For obtaining a strong adherence to the adhesive layer it is necessary to blow the fibres under some force into said layer. Preferably an air gun is used which is moved with a uniform velocity at some distance of the rotating cylinder. From this gun the individual conductive fibres, or fibres made conductive, are blown onto the sticky surface. If necessary the fibres can be slightly pressed by a rotating roller with a top layer that is prohibitive to adherence, like TEFLON. Hereafter the surface of the cylinder is dried and/or polymerised. After the formation by electrolysis of the metal layer on the fibres forming the thin fleece, the adhesive layer is dissolved and the final product, that is to say the cylindrical screen is removed from the supporting surface.
When a smooth, non-porous, and electrically non-conductive cylinder with magnetic properties is used, it is necessary that the magnetic lines of force extend truly uniformly on the entire supporting surface. The electrically conducting fibres should have sufficiently strong magnetic properties. For that purpose the fibres may consist of iron, steel chromium steel etc. Synthetic fibres may also be used which firstly should be provided with a nickel coating after having been made electrically conductive.
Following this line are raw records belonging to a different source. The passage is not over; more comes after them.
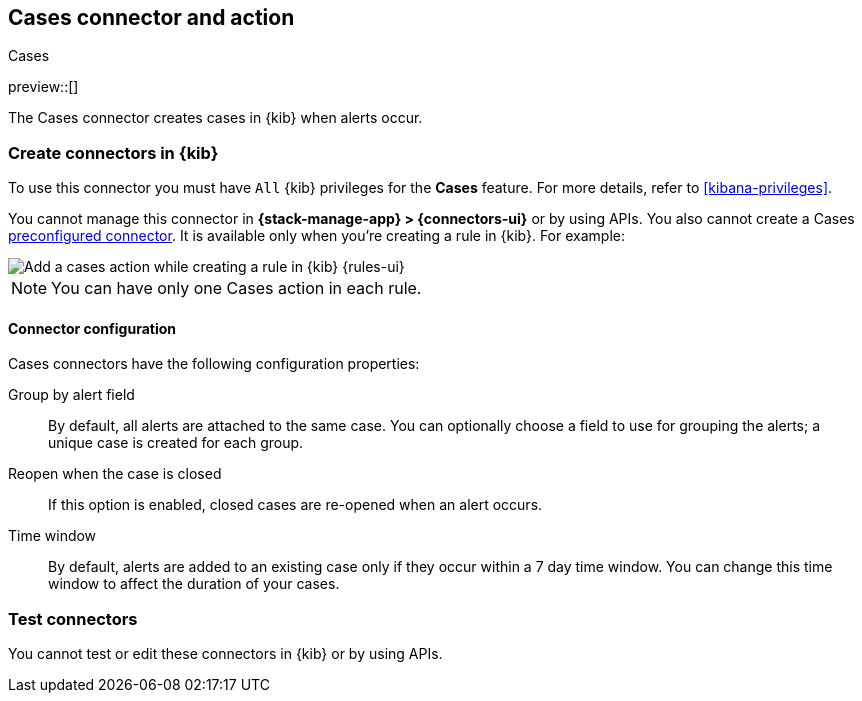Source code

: [[cases-action-type]]
== Cases connector and action
++++
<titleabbrev>Cases</titleabbrev>
++++
:frontmatter-description: Add a rule action that creates and updates cases.
:frontmatter-tags-products: [kibana] 
:frontmatter-tags-content-type: [how-to] 
:frontmatter-tags-user-goals: [configure]

preview::[]

The Cases connector creates cases in {kib} when alerts occur.

[float]
[[define-cases-ui]]
=== Create connectors in {kib}

To use this connector you must have `All` {kib} privileges for the *Cases* feature.
For more details, refer to <<kibana-privileges>>.
// TBD: Do Stack rules require require Management > Cases feature privileges and Observability rules require Observability > Cases feature privileges? 

You cannot manage this connector in *{stack-manage-app} > {connectors-ui}* or by using APIs.
You also cannot create a Cases <<pre-configured-connectors,preconfigured connector>>.
It is available only when you're creating a rule in {kib}.
For example:

[role="screenshot"]
image::management/connectors/images/cases-action.png[Add a cases action while creating a rule in {kib} {rules-ui}]
// NOTE: This is an autogenerated screenshot. Do not edit it directly.

NOTE: You can have only one Cases action in each rule.

[float]
[[cases-connector-configuration]]
==== Connector configuration

Cases connectors have the following configuration properties:

Group by alert field::
By default, all alerts are attached to the same case.
You can optionally choose a field to use for grouping the alerts; a unique case is created for each group.

Reopen when the case is closed::
If this option is enabled, closed cases are re-opened when an alert occurs.

Time window::
By default, alerts are added to an existing case only if they occur within a 7 day time window.
You can change this time window to affect the duration of your cases.
//TBD Are they automatically closed at the end of this time window?

[float]
[[cases-action-configuration]]
=== Test connectors

You cannot test or edit these connectors in {kib} or by using APIs.

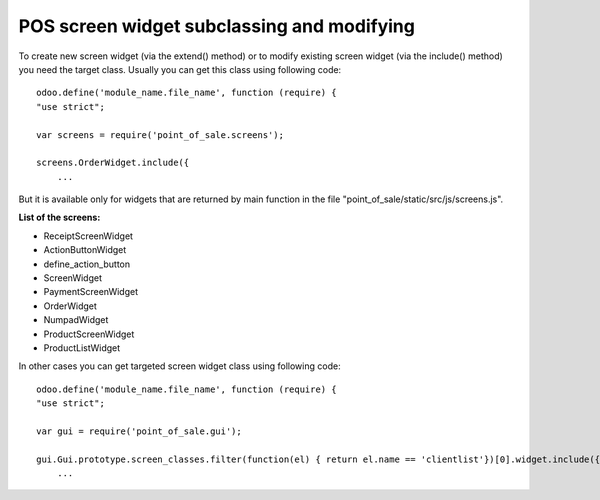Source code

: POS screen widget subclassing and modifying
===========================================

To create new screen widget (via the extend() method) or to modify existing screen widget (via the include() method) 
you need the target class. Usually you can get this class using following code: ::

    odoo.define('module_name.file_name', function (require) {
    "use strict";

    var screens = require('point_of_sale.screens');

    screens.OrderWidget.include({
        ...

But it is available only for widgets that are returned by main function in the file 
"point_of_sale/static/src/js/screens.js".

**List of the screens:**

- ReceiptScreenWidget
- ActionButtonWidget
- define_action_button
- ScreenWidget
- PaymentScreenWidget
- OrderWidget
- NumpadWidget
- ProductScreenWidget
- ProductListWidget

In other cases you can get targeted screen widget class using following code: ::

    odoo.define('module_name.file_name', function (require) {
    "use strict";

    var gui = require('point_of_sale.gui');

    gui.Gui.prototype.screen_classes.filter(function(el) { return el.name == 'clientlist'})[0].widget.include({
        ...
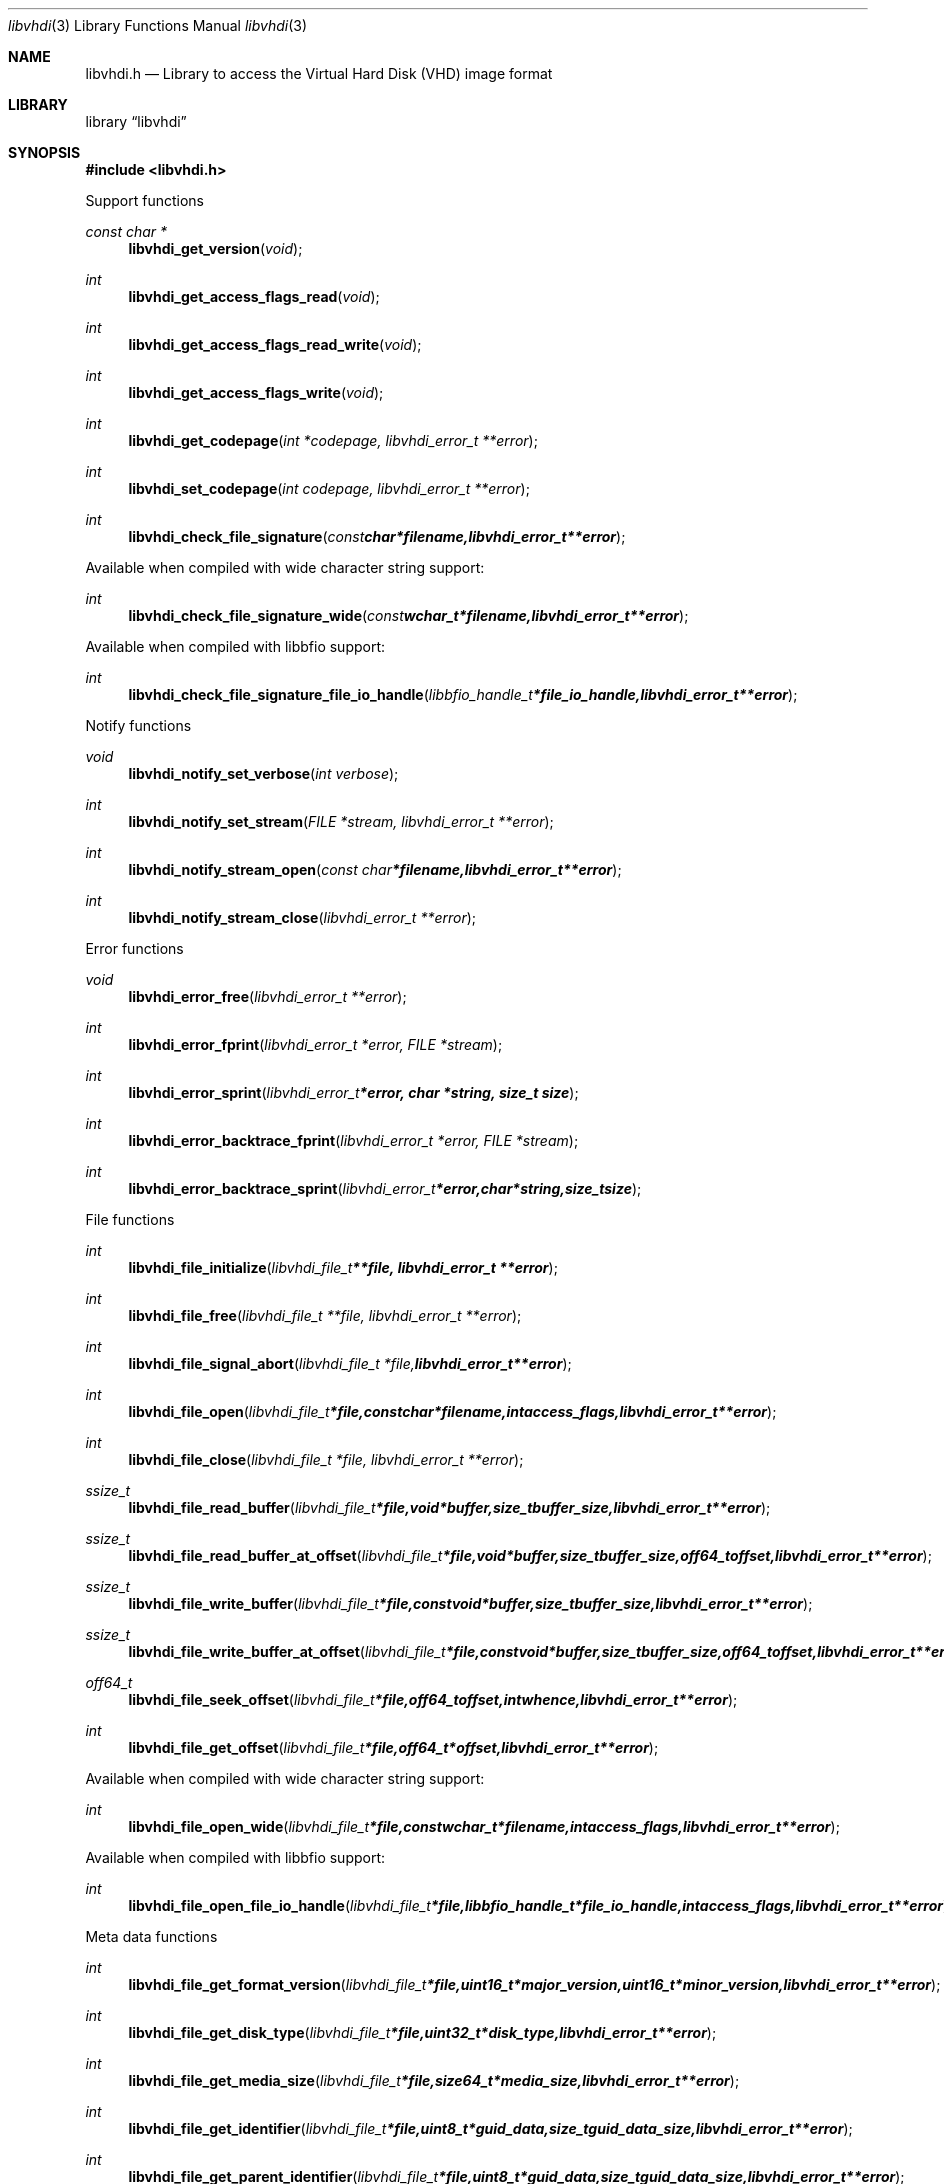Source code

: .Dd November 17, 2016
.Dt libvhdi 3
.Os libvhdi
.Sh NAME
.Nm libvhdi.h
.Nd Library to access the Virtual Hard Disk (VHD) image format
.Sh LIBRARY
.Lb libvhdi
.Sh SYNOPSIS
.In libvhdi.h
.Pp
Support functions
.Ft const char *
.Fn libvhdi_get_version "void"
.Ft int
.Fn libvhdi_get_access_flags_read "void"
.Ft int
.Fn libvhdi_get_access_flags_read_write "void"
.Ft int
.Fn libvhdi_get_access_flags_write "void"
.Ft int
.Fn libvhdi_get_codepage "int *codepage, libvhdi_error_t **error"
.Ft int
.Fn libvhdi_set_codepage "int codepage, libvhdi_error_t **error"
.Ft int
.Fn libvhdi_check_file_signature "const char *filename, libvhdi_error_t **error"
.Pp
Available when compiled with wide character string support:
.Ft int
.Fn libvhdi_check_file_signature_wide "const wchar_t *filename, libvhdi_error_t **error"
.Pp
Available when compiled with libbfio support:
.Ft int
.Fn libvhdi_check_file_signature_file_io_handle "libbfio_handle_t *file_io_handle, libvhdi_error_t **error"
.Pp
Notify functions
.Ft void
.Fn libvhdi_notify_set_verbose "int verbose"
.Ft int
.Fn libvhdi_notify_set_stream "FILE *stream, libvhdi_error_t **error"
.Ft int
.Fn libvhdi_notify_stream_open "const char *filename, libvhdi_error_t **error"
.Ft int
.Fn libvhdi_notify_stream_close "libvhdi_error_t **error"
.Pp
Error functions
.Ft void
.Fn libvhdi_error_free "libvhdi_error_t **error"
.Ft int
.Fn libvhdi_error_fprint "libvhdi_error_t *error, FILE *stream"
.Ft int
.Fn libvhdi_error_sprint "libvhdi_error_t *error, char *string, size_t size"
.Ft int
.Fn libvhdi_error_backtrace_fprint "libvhdi_error_t *error, FILE *stream"
.Ft int
.Fn libvhdi_error_backtrace_sprint "libvhdi_error_t *error, char *string, size_t size"
.Pp
File functions
.Ft int
.Fn libvhdi_file_initialize "libvhdi_file_t **file, libvhdi_error_t **error"
.Ft int
.Fn libvhdi_file_free "libvhdi_file_t **file, libvhdi_error_t **error"
.Ft int
.Fn libvhdi_file_signal_abort "libvhdi_file_t *file, libvhdi_error_t **error"
.Ft int
.Fn libvhdi_file_open "libvhdi_file_t *file, const char *filename, int access_flags, libvhdi_error_t **error"
.Ft int
.Fn libvhdi_file_close "libvhdi_file_t *file, libvhdi_error_t **error"
.Ft ssize_t
.Fn libvhdi_file_read_buffer "libvhdi_file_t *file, void *buffer, size_t buffer_size, libvhdi_error_t **error"
.Ft ssize_t
.Fn libvhdi_file_read_buffer_at_offset "libvhdi_file_t *file, void *buffer, size_t buffer_size, off64_t offset, libvhdi_error_t **error"
.Ft ssize_t
.Fn libvhdi_file_write_buffer "libvhdi_file_t *file, const void *buffer, size_t buffer_size, libvhdi_error_t **error"
.Ft ssize_t
.Fn libvhdi_file_write_buffer_at_offset "libvhdi_file_t *file, const void *buffer, size_t buffer_size, off64_t offset, libvhdi_error_t **error"
.Ft off64_t
.Fn libvhdi_file_seek_offset "libvhdi_file_t *file, off64_t offset, int whence, libvhdi_error_t **error"
.Ft int
.Fn libvhdi_file_get_offset "libvhdi_file_t *file, off64_t *offset, libvhdi_error_t **error"
.Pp
Available when compiled with wide character string support:
.Ft int
.Fn libvhdi_file_open_wide "libvhdi_file_t *file, const wchar_t *filename, int access_flags, libvhdi_error_t **error"
.Pp
Available when compiled with libbfio support:
.Ft int
.Fn libvhdi_file_open_file_io_handle "libvhdi_file_t *file, libbfio_handle_t *file_io_handle, int access_flags, libvhdi_error_t **error"
.Pp
Meta data functions
.Ft int
.Fn libvhdi_file_get_format_version "libvhdi_file_t *file, uint16_t *major_version, uint16_t *minor_version, libvhdi_error_t **error"
.Ft int
.Fn libvhdi_file_get_disk_type "libvhdi_file_t *file, uint32_t *disk_type, libvhdi_error_t **error"
.Ft int
.Fn libvhdi_file_get_media_size "libvhdi_file_t *file, size64_t *media_size, libvhdi_error_t **error"
.Ft int
.Fn libvhdi_file_get_identifier "libvhdi_file_t *file, uint8_t *guid_data, size_t guid_data_size, libvhdi_error_t **error"
.Ft int
.Fn libvhdi_file_get_parent_identifier "libvhdi_file_t *file, uint8_t *guid_data, size_t guid_data_size, libvhdi_error_t **error"
.Ft int
.Fn libvhdi_file_get_utf8_parent_filename_size "libvhdi_file_t *file, size_t *utf8_string_size, libvhdi_error_t **error"
.Ft int
.Fn libvhdi_file_get_utf8_parent_filename "libvhdi_file_t *file, uint8_t *utf8_string, size_t utf8_string_size, libvhdi_error_t **error"
.Ft int
.Fn libvhdi_file_get_utf16_parent_filename_size "libvhdi_file_t *file, size_t *utf16_string_size, libvhdi_error_t **error"
.Ft int
.Fn libvhdi_file_get_utf16_parent_filename "libvhdi_file_t *file, uint16_t *utf16_string, size_t utf16_string_size, libvhdi_error_t **error"
.Sh DESCRIPTION
The
.Fn libvhdi_get_version
function is used to retrieve the library version.
.Sh RETURN VALUES
Most of the functions return NULL or \-1 on error, dependent on the return type.
For the actual return values see "libvhdi.h".
.Sh ENVIRONMENT
None
.Sh FILES
None
.Sh NOTES
libvhdi allows to be compiled with wide character support (wchar_t).

To compile libvhdi with wide character support use:
.Ar ./configure --enable-wide-character-type=yes
 or define:
.Ar _UNICODE
 or
.Ar UNICODE
 during compilation.

.Ar LIBVHDI_WIDE_CHARACTER_TYPE
 in libvhdi/features.h can be used to determine if libvhdi was compiled with wide character support.
.Sh BUGS
Please report bugs of any kind on the project issue tracker: https://github.com/libyal/libvhdi/issues
.Sh AUTHOR
These man pages are generated from "libvhdi.h".
.Sh COPYRIGHT
Copyright (C) 2012-2017, Joachim Metz <joachim.metz@gmail.com>.

This is free software; see the source for copying conditions.
There is NO warranty; not even for MERCHANTABILITY or FITNESS FOR A PARTICULAR PURPOSE.
.Sh SEE ALSO
the libvhdi.h include file
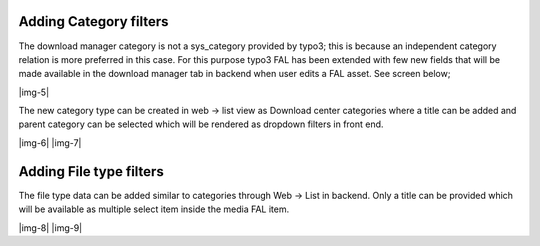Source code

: ﻿.. include:: Images.txt

.. ==================================================
.. FOR YOUR INFORMATION
.. --------------------------------------------------
.. -*- coding: utf-8 -*- with BOM.

.. ==================================================
.. DEFINE SOME TEXTROLES
.. --------------------------------------------------
.. role::   underline
.. role::   typoscript(code)
.. role::   ts(typoscript)
   :class:  typoscript
.. role::   php(code)


Adding Category filters
-----------------------

The download manager category is not a sys\_category provided by
typo3; this is because an independent category relation is more
preferred in this case. For this purpose typo3 FAL has been extended
with few new fields that will be made available in the download
manager tab in backend when user edits a FAL asset. See screen below;

|img-5|

The new category type can be created in web → list view as Download
center categories where a title can be added and parent category can
be selected which will be rendered as dropdown filters in front end.

|img-6| |img-7|


Adding File type filters
------------------------

The file type data can be added similar to categories through Web →
List in backend. Only a title can be provided which will be available
as multiple select item inside the media FAL item.

|img-8| |img-9|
The application of the fibres may be effected from an aqeous suspension by complete or partial immersion of the rotating supporting cylinder in a trough, containing a strongly diluted fibre suspension. One can, however, also sprinkle the supporting cylinder with a fibre suspension. Gas f.i. a strongly turbulent air current, containing fibres in a strong dilution, can also be used as a carrier.
When using a supporting cylinder with a non-conductive surface to which a pattern of conductive material is applied, or when a supporting surface is used to which a pattern of non-conductive material is applied, one can proceed in conformity to the contents of my aforementioned prior Patent. The required adhesion of the fibres is obtained according to examples II and III.